The fact that we are in the year 2007, with all the knowledge
that we have and with all the capacity to do things differently
to present to the world at this point a report that essentially
says that our response has been woefully inadequate is a very sobering
realization, said Achim Steiner, Executive Director of the
United Nations Environment Programme (UNEP), at the launch in New
York of the agencys report, Global Environment Outlook: environment
for development (GEO-4) last week.
The report notes that environmental concerns are much closer to
mainstream politics everywhere today than when they were first addressed
by the Brundtland Commission in its landmark report Our Common
Future two decades ago. But it warns that despite these advances,
problems persist which, if not addressed, may undo progress and
threaten humanitys survival.
Over the past 20 years, the international community has cut,
by 95 per cent, the production of ozone-layer damaging chemicals;
created a greenhouse gas emission reduction treaty along with innovative
carbon trading and carbon offset markets; supported a rise in terrestrial
protected areas to cover roughly 12 per cent of the Earth and devised
numerous important instruments covering issues from biodiversity
and desertification to the trade in hazardous wastes and living
modified organisms, Mr. Steiner noted.
At the same time, persistent problems include the decline of fish
stocks; loss of fertile land through degradation; unsustainable
pressure on resources; dwindling amount of fresh water; and risk
that environmental damage could pass unknown points of no
return, UNEP said.
Climate change, the destruction caused by forest fires and floods
and other problems demonstrate the cost of humanity trying
to cope with the scale of environmental impacts, said Mr.
Steiner.
The report acknowledges that technology can help to reduce peoples
vulnerability to environmental stresses, but says there is sometimes
a need to correct the technology-centred development paradigm.

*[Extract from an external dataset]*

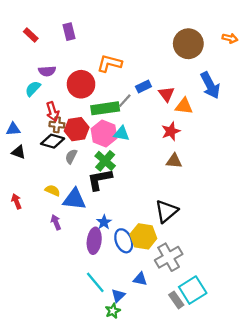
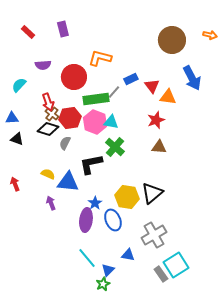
cyan semicircle: (33, 89) -> (19, 85), moved
brown cross: (57, 125) -> (52, 114), turned 32
green cross: (105, 161) -> (115, 147), moved
yellow hexagon: (143, 236) -> (127, 197), moved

It argues that the future will be largely determined by the decisions
individuals and society make now. Our common future depends
on our actions today, not tomorrow or sometime in the future,
it cautions.
Widely considered the most comprehensive UN report on the environment,
GEO-4 was prepared by some 390 experts and reviewed by more than
1,000 others across the world.
The cost of inaction greatly exceeds the cost of action,
said Olav Kjorven, Director of the UN Development Programme (UNEP)
Bureau for Development Policy, pointing out that local efforts around
the world demonstrate the potential for change.